A trip to Iceland, where Grant is based, was no problem for Mal. “It was done out of adversity but it was brilliant because I’d never been to Iceland before and it gave me a chance to go. So the first one was spread out over quite a long time but all done in one place but this was done in a concentrated period but in two different countries.
“It meant John and I were in our own little huddle, which made it spontaneous and that really worked out. Although we have an ideal situation in Cornwall – I’m not knocking it – it gave it a little twist. It might have been exactly the same but we’ll never know. We were sat at opposite ends of the couch with our feet up just throwing stuff backwards and forwards and then jumping up and doing something on the mic. It was real freestyle.”
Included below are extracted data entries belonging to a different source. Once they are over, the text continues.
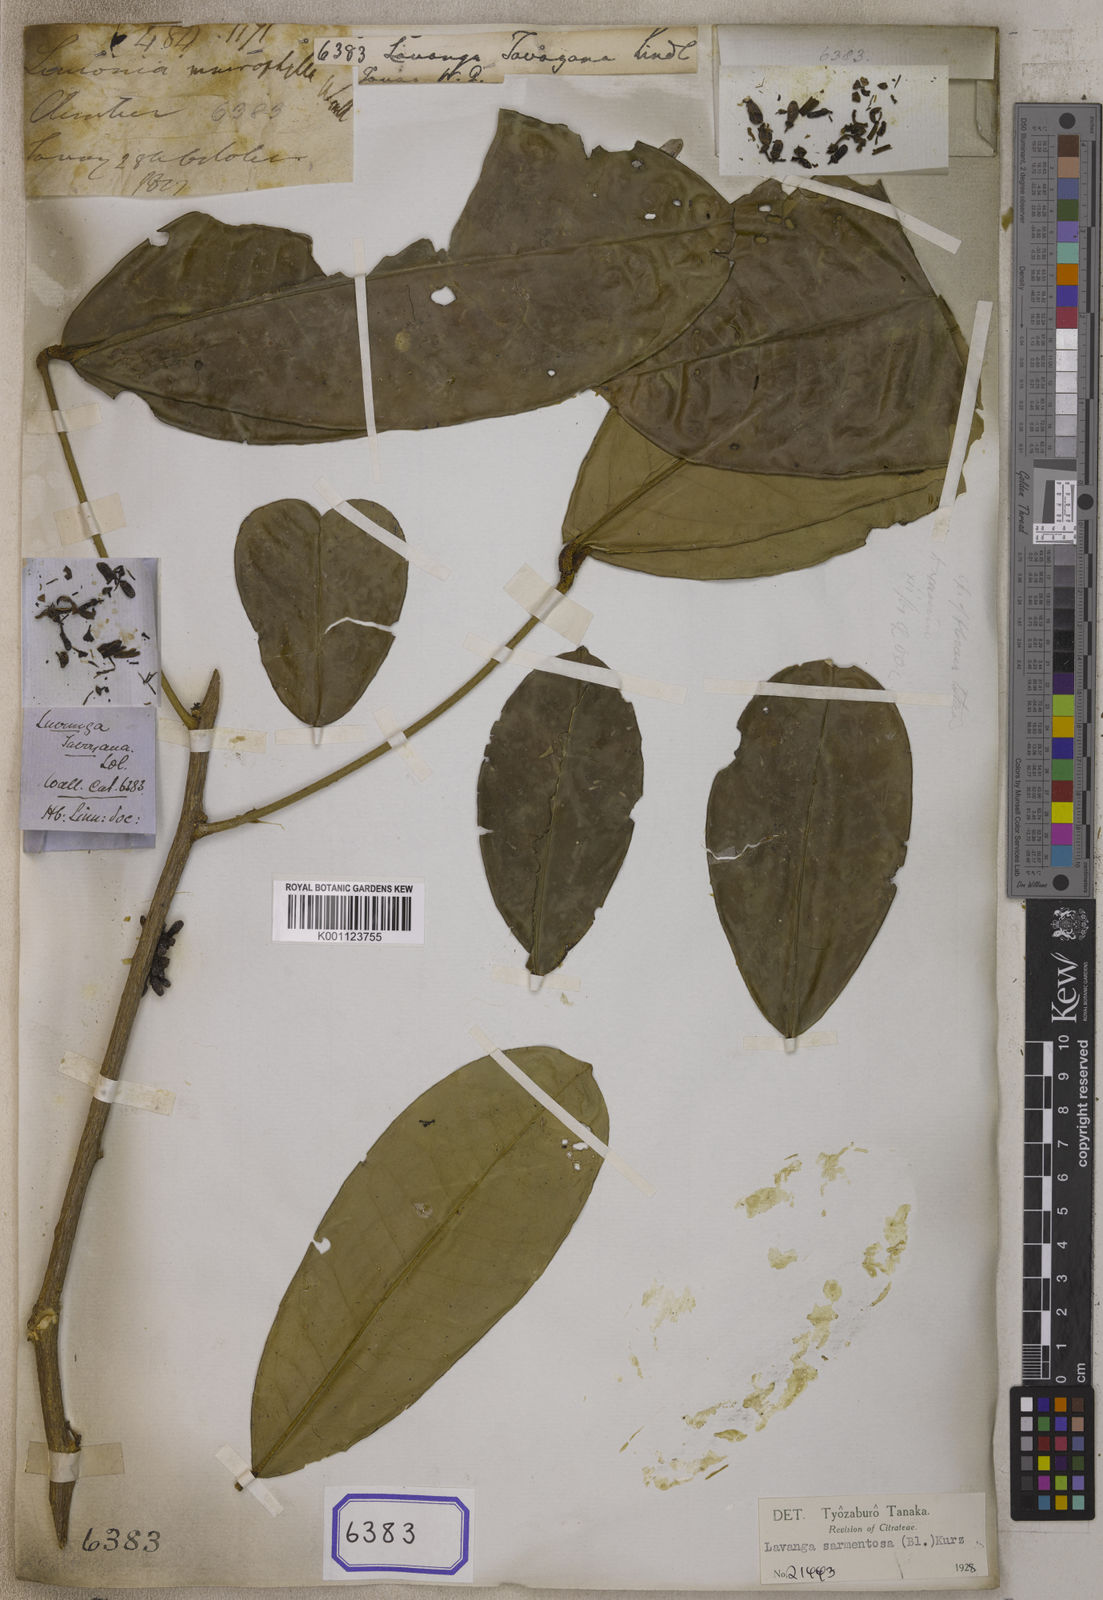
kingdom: Plantae
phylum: Tracheophyta
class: Magnoliopsida
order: Sapindales
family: Rutaceae
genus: Luvunga
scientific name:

The more socially interactive way of working may well, we suggest, have been the impetus for the injection of dark humour into the mix alongside the horror.
“You need both for it to work,” says Benge, “They kind of play off each other. For me, anyway, it works when there’s the horror and the humour.”
“It’s how we are as people anyway,” adds Mal. “We’ve got lots of different influences lyrically. John and I both write in a spontaneous way and John’s got such a personal way with his words, they throw up images that are very relatable for him. I tend to write more socially. But it’s nice that we’ve started to blend the two sides, the objective and the subjective – I mean, you can’t ignore the state of the world right now, so that’s in there, but also the humour is in there as well.
But ultimately, as Mal points out, there’s little point trying to examine the motives and reasons for this and that too closely. “We can package it in all kind of semnatics and paint around it – sometimes it’s better to just hit the nail on the head with kind of machine gun words that come at you. John’s very poetic whereas I’m more percussive with my words, but we were chopping and changing. In fact, after the live show we did in Brighton, a couple of people said this is is really weird, compared with the first labum, John’s become me and I’ve become him!”
It’s an entertaining thought – the various members of Creep Show slowly but steadily assimilating and morphing into each other until they’re virtually indisitinguishable. While that might be pushing matters a bit far, there’s a nugget of truth in there at the same time. Whereas the band’s first album was treated as somewhat of a curio, the result of the unlikely union of John Grant and Wrangler, Yawning Abyss feels like the work of a single unit working very much in tandem. Long may that continue – and with the band’s recent string of UK dates to be followed by an appearance at Rockaway Beach festival on January 5, and more to follow, it looks like the Creep Show is set to continue for a good while longer.